Information supplied Start Marker

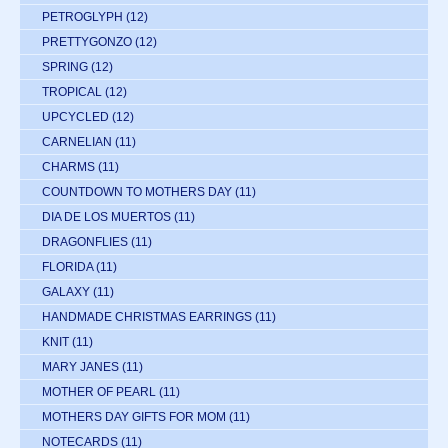
PETROGLYPH
(12)
PRETTYGONZO
(12)
SPRING
(12)
TROPICAL
(12)
UPCYCLED
(12)
CARNELIAN
(11)
CHARMS
(11)
COUNTDOWN TO MOTHERS DAY
(11)
DIA DE LOS MUERTOS
(11)
DRAGONFLIES
(11)
FLORIDA
(11)
GALAXY
(11)
HANDMADE CHRISTMAS EARRINGS
(11)
KNIT
(11)
MARY JANES
(11)
MOTHER OF PEARL
(11)
MOTHERS DAY GIFTS FOR MOM
(11)
NOTECARDS
(11)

Information supplied End Marker

- [Exercise goal]
Can you pull out every line of text from the items above, copying each one verbatim and leaving the pictures out of your answer?

- [Task answer]
PETROGLYPH
(12)
PRETTYGONZO
(12)
SPRING
(12)
TROPICAL
(12)
UPCYCLED
(12)
CARNELIAN
(11)
CHARMS
(11)
COUNTDOWN TO MOTHERS DAY
(11)
DIA DE LOS MUERTOS
(11)
DRAGONFLIES
(11)
FLORIDA
(11)
GALAXY
(11)
HANDMADE CHRISTMAS EARRINGS
(11)
KNIT
(11)
MARY JANES
(11)
MOTHER OF PEARL
(11)
MOTHERS DAY GIFTS FOR MOM
(11)
NOTECARDS
(11)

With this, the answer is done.